GIVEN ENTRIES>
= = = = =
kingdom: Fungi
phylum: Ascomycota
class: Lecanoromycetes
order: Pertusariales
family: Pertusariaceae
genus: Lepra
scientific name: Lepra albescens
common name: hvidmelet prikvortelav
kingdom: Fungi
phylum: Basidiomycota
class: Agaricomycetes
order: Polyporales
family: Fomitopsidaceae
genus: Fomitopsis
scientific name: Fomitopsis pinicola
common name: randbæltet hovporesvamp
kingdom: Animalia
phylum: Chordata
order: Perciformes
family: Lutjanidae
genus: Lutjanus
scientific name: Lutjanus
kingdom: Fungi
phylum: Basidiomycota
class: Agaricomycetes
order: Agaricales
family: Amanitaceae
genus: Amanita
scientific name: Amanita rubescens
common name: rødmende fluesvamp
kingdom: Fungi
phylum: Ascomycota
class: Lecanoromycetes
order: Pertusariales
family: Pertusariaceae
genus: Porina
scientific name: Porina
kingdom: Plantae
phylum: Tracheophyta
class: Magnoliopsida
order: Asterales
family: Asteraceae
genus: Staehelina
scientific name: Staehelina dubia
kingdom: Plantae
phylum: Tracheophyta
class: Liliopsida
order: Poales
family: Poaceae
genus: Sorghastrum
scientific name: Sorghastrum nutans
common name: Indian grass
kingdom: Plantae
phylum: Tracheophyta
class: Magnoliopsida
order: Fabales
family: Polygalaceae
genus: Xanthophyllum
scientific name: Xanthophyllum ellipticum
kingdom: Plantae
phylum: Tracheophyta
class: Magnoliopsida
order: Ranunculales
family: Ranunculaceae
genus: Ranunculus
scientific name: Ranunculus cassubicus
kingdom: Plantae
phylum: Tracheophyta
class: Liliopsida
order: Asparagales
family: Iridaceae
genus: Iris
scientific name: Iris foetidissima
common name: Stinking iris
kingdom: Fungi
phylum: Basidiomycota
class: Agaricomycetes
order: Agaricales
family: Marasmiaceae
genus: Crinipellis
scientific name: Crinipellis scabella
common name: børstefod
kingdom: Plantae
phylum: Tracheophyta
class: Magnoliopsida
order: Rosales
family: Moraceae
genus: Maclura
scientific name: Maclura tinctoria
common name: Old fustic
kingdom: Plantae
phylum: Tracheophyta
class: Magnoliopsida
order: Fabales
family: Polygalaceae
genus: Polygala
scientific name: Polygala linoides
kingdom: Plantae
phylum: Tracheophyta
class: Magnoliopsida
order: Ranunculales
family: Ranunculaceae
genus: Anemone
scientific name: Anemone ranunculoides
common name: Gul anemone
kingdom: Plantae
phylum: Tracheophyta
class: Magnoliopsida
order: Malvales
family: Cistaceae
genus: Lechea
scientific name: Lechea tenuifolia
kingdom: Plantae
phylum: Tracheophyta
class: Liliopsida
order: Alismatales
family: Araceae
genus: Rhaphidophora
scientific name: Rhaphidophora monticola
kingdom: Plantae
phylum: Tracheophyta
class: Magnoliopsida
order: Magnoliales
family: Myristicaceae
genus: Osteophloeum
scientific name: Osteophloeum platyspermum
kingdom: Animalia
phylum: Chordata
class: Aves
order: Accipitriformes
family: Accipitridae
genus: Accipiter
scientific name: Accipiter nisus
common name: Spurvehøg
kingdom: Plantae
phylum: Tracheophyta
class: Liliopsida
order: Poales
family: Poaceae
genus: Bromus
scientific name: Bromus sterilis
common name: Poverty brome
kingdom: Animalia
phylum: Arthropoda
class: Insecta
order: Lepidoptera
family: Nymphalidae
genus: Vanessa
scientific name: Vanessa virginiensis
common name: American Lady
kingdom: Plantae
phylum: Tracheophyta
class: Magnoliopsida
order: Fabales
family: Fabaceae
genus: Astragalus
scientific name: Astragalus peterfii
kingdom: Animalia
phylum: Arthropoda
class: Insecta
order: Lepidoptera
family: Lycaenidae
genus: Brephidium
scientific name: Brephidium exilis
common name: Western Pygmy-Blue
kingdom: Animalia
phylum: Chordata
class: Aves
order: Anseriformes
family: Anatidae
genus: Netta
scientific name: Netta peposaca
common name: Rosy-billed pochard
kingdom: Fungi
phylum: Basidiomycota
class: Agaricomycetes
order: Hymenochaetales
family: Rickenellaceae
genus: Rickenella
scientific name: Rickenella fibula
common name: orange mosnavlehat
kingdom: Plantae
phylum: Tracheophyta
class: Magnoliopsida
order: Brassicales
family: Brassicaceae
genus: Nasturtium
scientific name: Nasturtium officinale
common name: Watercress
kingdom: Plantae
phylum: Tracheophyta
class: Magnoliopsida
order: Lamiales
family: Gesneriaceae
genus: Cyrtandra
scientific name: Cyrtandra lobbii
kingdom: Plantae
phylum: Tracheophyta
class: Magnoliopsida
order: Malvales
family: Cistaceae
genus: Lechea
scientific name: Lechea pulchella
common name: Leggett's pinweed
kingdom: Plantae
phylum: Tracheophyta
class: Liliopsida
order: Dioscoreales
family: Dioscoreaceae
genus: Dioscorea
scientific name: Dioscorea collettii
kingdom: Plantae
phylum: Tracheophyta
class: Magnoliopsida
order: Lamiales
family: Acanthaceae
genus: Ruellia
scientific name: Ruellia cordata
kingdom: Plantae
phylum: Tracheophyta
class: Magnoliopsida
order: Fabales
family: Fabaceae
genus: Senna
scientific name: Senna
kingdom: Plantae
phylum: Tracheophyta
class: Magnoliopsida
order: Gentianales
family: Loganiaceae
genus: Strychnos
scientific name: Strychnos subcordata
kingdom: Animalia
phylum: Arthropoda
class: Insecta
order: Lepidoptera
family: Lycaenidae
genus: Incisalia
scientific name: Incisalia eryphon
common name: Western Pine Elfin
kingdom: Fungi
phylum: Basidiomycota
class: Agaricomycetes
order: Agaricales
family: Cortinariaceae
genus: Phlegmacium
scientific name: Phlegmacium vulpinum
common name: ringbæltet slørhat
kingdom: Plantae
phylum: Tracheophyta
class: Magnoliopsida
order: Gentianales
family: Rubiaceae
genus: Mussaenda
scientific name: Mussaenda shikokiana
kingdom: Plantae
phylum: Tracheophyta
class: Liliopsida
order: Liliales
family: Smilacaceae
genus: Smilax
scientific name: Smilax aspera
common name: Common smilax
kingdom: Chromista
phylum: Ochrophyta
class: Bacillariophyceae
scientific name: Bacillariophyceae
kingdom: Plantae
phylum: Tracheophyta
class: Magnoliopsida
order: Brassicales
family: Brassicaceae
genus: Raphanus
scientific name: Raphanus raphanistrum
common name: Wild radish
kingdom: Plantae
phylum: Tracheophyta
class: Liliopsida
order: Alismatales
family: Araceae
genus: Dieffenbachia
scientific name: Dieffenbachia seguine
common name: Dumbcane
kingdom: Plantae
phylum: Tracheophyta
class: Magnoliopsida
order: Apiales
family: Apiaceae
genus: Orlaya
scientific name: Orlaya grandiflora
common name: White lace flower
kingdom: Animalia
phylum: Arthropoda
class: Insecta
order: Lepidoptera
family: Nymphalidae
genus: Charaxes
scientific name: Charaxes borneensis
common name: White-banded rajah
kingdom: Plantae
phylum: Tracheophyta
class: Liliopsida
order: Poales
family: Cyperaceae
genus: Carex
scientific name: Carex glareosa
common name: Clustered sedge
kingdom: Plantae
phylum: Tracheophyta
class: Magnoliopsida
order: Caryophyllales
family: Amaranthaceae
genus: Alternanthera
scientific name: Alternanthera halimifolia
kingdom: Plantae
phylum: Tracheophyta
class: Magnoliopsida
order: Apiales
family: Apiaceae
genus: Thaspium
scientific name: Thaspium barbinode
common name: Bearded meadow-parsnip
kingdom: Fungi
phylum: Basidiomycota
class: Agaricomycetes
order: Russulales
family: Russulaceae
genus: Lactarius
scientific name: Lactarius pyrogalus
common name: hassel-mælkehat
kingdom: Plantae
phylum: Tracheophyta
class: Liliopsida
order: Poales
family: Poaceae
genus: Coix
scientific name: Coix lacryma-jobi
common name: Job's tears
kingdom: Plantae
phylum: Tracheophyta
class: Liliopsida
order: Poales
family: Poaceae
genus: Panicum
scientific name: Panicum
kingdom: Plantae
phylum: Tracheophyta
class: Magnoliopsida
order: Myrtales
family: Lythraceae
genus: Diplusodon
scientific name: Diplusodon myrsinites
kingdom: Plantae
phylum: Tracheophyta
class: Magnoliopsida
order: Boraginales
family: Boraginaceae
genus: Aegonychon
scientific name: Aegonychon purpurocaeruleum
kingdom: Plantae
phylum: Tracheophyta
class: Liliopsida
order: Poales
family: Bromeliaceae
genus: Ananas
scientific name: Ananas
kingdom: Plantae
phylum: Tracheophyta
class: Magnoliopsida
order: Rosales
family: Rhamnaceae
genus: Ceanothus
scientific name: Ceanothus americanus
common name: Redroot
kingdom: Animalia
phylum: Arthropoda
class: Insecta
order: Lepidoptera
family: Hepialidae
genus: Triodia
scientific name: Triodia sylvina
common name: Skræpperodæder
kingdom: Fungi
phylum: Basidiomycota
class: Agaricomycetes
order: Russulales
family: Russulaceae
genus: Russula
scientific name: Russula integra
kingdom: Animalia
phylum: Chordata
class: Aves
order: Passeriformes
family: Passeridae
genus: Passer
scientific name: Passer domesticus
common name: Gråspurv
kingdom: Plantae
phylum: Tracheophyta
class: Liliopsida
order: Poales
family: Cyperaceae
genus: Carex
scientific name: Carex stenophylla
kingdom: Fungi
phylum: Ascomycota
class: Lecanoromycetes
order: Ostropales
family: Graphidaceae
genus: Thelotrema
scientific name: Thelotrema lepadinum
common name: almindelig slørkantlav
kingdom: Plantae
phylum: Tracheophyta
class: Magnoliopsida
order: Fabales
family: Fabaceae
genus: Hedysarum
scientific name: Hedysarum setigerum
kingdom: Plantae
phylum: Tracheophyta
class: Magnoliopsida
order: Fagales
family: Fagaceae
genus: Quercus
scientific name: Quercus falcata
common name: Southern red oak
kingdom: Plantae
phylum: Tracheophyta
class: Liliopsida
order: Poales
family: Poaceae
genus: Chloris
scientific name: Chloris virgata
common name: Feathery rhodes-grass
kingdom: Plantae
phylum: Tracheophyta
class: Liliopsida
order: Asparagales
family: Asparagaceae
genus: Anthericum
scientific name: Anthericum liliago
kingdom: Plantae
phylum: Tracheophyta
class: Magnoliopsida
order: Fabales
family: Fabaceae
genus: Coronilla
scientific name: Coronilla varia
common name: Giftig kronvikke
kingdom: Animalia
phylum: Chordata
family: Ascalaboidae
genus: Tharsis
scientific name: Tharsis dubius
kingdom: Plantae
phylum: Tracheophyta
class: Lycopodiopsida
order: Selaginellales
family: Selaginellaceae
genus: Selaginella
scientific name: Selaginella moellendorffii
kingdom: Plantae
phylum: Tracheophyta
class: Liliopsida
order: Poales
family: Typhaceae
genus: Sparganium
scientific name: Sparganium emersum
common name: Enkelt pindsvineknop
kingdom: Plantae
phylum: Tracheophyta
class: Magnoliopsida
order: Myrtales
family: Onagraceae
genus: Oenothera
= = = = =
SHORT PROBLEM> Reproduce the lines above verbatim, starting at the first line of the records and ending at the line containing "genus: Amanita", with both of those lines included.

ANSWER TO THE PROBLEM>
kingdom: Fungi
phylum: Ascomycota
class: Lecanoromycetes
order: Pertusariales
family: Pertusariaceae
genus: Lepra
scientific name: Lepra albescens
common name: hvidmelet prikvortelav
kingdom: Fungi
phylum: Basidiomycota
class: Agaricomycetes
order: Polyporales
family: Fomitopsidaceae
genus: Fomitopsis
scientific name: Fomitopsis pinicola
common name: randbæltet hovporesvamp
kingdom: Animalia
phylum: Chordata
order: Perciformes
family: Lutjanidae
genus: Lutjanus
scientific name: Lutjanus
kingdom: Fungi
phylum: Basidiomycota
class: Agaricomycetes
order: Agaricales
family: Amanitaceae
genus: Amanita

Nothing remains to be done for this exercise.